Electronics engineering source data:
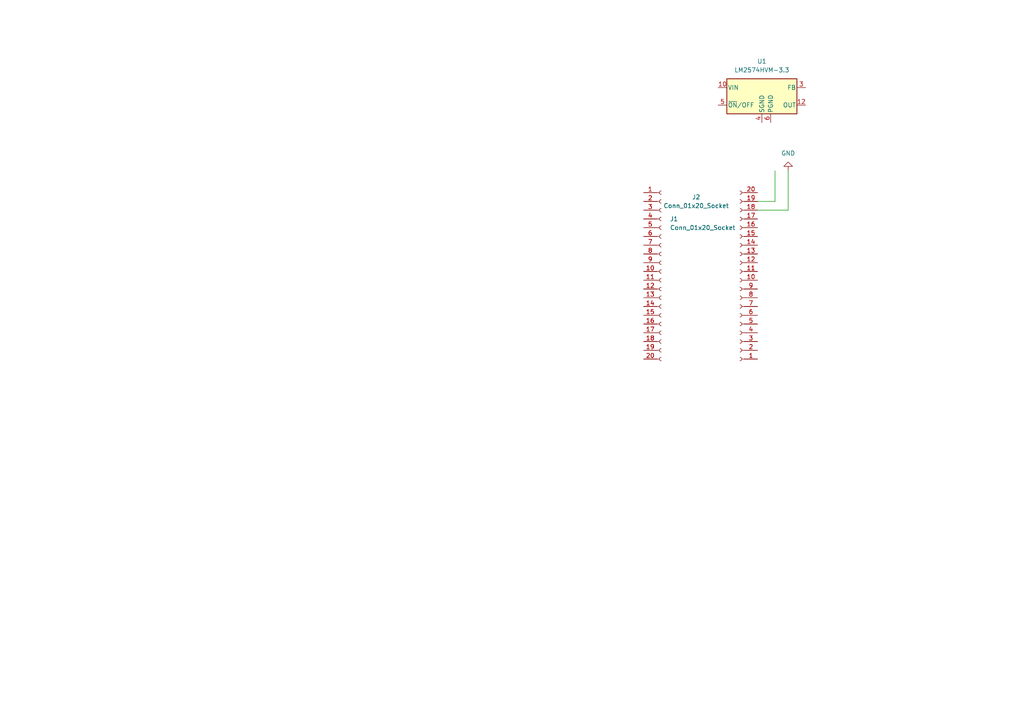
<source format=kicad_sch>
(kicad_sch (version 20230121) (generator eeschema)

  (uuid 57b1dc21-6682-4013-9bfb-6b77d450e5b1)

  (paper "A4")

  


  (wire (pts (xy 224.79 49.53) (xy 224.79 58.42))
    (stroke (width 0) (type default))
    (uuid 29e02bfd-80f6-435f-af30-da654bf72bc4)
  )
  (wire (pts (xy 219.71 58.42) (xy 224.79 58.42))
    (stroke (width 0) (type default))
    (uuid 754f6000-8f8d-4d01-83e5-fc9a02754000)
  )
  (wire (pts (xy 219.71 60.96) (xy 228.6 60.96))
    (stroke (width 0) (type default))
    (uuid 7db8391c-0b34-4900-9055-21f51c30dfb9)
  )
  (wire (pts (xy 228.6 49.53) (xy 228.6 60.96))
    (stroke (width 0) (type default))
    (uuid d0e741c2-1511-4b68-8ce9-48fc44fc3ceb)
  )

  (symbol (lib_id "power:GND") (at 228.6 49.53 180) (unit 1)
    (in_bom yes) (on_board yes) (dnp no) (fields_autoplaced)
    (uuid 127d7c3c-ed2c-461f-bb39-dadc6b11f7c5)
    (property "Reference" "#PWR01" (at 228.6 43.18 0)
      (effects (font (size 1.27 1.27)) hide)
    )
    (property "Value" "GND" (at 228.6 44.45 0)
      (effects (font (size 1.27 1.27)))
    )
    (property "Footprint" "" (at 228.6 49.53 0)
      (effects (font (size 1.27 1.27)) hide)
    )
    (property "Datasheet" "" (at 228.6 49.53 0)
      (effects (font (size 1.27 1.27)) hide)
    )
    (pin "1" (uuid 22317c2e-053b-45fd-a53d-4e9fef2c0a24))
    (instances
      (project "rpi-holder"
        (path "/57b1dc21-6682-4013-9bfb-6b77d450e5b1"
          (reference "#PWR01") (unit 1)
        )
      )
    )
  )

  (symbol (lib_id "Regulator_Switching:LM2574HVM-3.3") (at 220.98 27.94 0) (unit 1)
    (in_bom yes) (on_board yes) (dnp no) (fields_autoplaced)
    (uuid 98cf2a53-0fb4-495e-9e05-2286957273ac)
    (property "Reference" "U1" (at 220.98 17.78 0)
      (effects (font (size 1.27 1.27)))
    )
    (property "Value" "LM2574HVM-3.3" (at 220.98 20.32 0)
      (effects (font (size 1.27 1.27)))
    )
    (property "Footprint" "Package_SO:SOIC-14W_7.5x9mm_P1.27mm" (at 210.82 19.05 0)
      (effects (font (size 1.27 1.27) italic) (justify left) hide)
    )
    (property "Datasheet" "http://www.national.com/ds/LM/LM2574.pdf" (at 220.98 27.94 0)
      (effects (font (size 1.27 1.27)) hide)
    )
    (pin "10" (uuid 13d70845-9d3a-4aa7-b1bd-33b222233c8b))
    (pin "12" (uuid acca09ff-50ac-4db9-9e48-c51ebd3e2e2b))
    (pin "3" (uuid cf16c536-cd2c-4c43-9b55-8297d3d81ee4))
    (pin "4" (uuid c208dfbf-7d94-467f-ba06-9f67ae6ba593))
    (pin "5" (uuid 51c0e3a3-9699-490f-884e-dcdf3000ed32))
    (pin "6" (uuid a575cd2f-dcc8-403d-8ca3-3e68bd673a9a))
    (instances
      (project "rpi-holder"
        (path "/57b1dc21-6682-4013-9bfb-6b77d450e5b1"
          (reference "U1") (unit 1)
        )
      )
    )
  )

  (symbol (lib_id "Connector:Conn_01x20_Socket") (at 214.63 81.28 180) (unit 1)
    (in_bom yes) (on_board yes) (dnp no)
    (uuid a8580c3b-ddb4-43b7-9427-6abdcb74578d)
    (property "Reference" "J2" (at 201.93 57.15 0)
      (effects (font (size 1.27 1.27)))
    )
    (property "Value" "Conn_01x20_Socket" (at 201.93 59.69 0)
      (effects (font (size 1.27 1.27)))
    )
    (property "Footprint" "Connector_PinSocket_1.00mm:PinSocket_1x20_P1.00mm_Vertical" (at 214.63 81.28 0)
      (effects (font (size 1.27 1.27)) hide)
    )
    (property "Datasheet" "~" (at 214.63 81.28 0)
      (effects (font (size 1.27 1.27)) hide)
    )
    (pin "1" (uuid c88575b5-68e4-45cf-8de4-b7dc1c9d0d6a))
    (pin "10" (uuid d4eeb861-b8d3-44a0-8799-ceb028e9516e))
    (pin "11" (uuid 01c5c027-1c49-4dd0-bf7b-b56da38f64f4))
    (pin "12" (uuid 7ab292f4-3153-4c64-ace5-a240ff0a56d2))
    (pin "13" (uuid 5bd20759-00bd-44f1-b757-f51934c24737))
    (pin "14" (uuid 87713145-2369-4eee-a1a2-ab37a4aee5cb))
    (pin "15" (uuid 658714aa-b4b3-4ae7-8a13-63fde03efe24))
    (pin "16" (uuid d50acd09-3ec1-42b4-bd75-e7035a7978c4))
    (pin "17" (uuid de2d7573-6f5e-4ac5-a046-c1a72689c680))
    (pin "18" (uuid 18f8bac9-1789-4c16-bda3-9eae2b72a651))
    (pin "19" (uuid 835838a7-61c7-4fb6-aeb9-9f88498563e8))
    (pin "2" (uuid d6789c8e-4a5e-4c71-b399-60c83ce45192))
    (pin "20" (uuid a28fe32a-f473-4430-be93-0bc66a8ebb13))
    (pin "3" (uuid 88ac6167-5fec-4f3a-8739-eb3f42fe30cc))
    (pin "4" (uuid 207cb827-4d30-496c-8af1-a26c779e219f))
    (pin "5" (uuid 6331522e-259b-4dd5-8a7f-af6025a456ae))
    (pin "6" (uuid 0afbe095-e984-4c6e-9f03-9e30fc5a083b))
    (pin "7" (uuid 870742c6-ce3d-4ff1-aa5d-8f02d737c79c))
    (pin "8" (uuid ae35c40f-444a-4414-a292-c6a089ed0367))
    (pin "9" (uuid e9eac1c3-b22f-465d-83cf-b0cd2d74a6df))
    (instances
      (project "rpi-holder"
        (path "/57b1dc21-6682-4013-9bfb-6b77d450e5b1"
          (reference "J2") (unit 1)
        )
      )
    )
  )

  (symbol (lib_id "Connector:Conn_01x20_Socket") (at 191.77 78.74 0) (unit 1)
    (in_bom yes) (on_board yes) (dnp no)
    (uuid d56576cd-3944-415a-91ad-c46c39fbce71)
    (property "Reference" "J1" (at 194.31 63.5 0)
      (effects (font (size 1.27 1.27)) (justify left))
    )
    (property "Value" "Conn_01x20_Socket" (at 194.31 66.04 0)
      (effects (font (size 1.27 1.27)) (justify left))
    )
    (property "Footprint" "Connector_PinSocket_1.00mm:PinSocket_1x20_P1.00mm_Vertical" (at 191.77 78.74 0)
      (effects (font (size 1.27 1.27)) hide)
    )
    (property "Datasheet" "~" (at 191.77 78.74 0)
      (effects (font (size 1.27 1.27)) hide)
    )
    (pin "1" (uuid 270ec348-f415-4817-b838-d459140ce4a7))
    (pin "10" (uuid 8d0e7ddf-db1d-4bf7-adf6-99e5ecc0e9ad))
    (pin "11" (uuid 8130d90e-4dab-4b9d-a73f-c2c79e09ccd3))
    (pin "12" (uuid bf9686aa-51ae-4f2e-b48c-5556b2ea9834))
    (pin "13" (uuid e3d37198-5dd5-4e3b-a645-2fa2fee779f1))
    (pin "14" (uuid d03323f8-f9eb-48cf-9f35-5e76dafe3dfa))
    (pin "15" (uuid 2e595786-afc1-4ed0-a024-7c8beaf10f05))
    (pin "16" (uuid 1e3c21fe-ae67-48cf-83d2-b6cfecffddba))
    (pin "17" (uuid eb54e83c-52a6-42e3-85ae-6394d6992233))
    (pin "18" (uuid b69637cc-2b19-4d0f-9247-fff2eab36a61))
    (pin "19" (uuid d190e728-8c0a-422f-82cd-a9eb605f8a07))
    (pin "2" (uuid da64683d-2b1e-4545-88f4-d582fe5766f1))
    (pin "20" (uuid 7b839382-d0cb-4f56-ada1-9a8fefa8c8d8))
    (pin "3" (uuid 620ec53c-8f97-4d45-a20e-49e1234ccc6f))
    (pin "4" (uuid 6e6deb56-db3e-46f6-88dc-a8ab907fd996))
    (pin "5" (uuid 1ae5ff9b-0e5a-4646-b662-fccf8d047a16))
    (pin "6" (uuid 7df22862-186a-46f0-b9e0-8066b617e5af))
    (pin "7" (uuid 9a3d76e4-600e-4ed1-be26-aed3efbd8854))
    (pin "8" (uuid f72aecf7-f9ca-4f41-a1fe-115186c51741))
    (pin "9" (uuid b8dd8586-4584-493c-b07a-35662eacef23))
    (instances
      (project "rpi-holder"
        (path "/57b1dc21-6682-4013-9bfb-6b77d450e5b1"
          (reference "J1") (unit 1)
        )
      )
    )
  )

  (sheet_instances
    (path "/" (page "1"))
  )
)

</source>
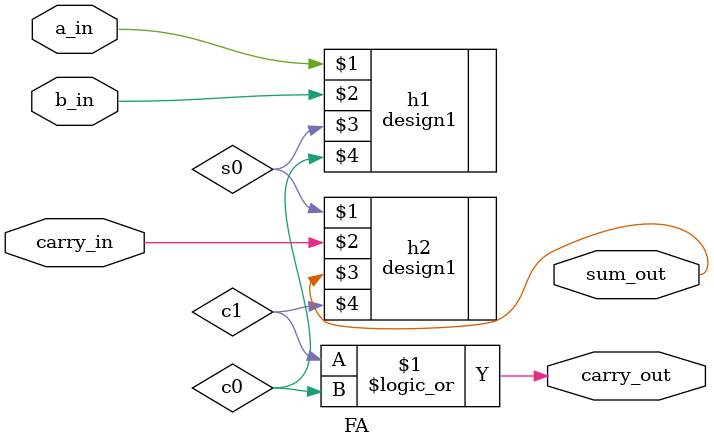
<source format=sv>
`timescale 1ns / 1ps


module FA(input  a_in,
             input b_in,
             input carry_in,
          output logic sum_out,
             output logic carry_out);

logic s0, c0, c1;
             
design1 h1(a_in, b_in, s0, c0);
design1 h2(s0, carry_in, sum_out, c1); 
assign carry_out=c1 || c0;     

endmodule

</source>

## Task item
Write out the records above exactly. Begin with the first line, end with the line holding "228.6 43.18 0)", and drop the pictures.

## Task solution
<source format=kicad_sch>
(kicad_sch (version 20230121) (generator eeschema)

  (uuid 57b1dc21-6682-4013-9bfb-6b77d450e5b1)

  (paper "A4")

  


  (wire (pts (xy 224.79 49.53) (xy 224.79 58.42))
    (stroke (width 0) (type default))
    (uuid 29e02bfd-80f6-435f-af30-da654bf72bc4)
  )
  (wire (pts (xy 219.71 58.42) (xy 224.79 58.42))
    (stroke (width 0) (type default))
    (uuid 754f6000-8f8d-4d01-83e5-fc9a02754000)
  )
  (wire (pts (xy 219.71 60.96) (xy 228.6 60.96))
    (stroke (width 0) (type default))
    (uuid 7db8391c-0b34-4900-9055-21f51c30dfb9)
  )
  (wire (pts (xy 228.6 49.53) (xy 228.6 60.96))
    (stroke (width 0) (type default))
    (uuid d0e741c2-1511-4b68-8ce9-48fc44fc3ceb)
  )

  (symbol (lib_id "power:GND") (at 228.6 49.53 180) (unit 1)
    (in_bom yes) (on_board yes) (dnp no) (fields_autoplaced)
    (uuid 127d7c3c-ed2c-461f-bb39-dadc6b11f7c5)
    (property "Reference" "#PWR01" (at 228.6 43.18 0)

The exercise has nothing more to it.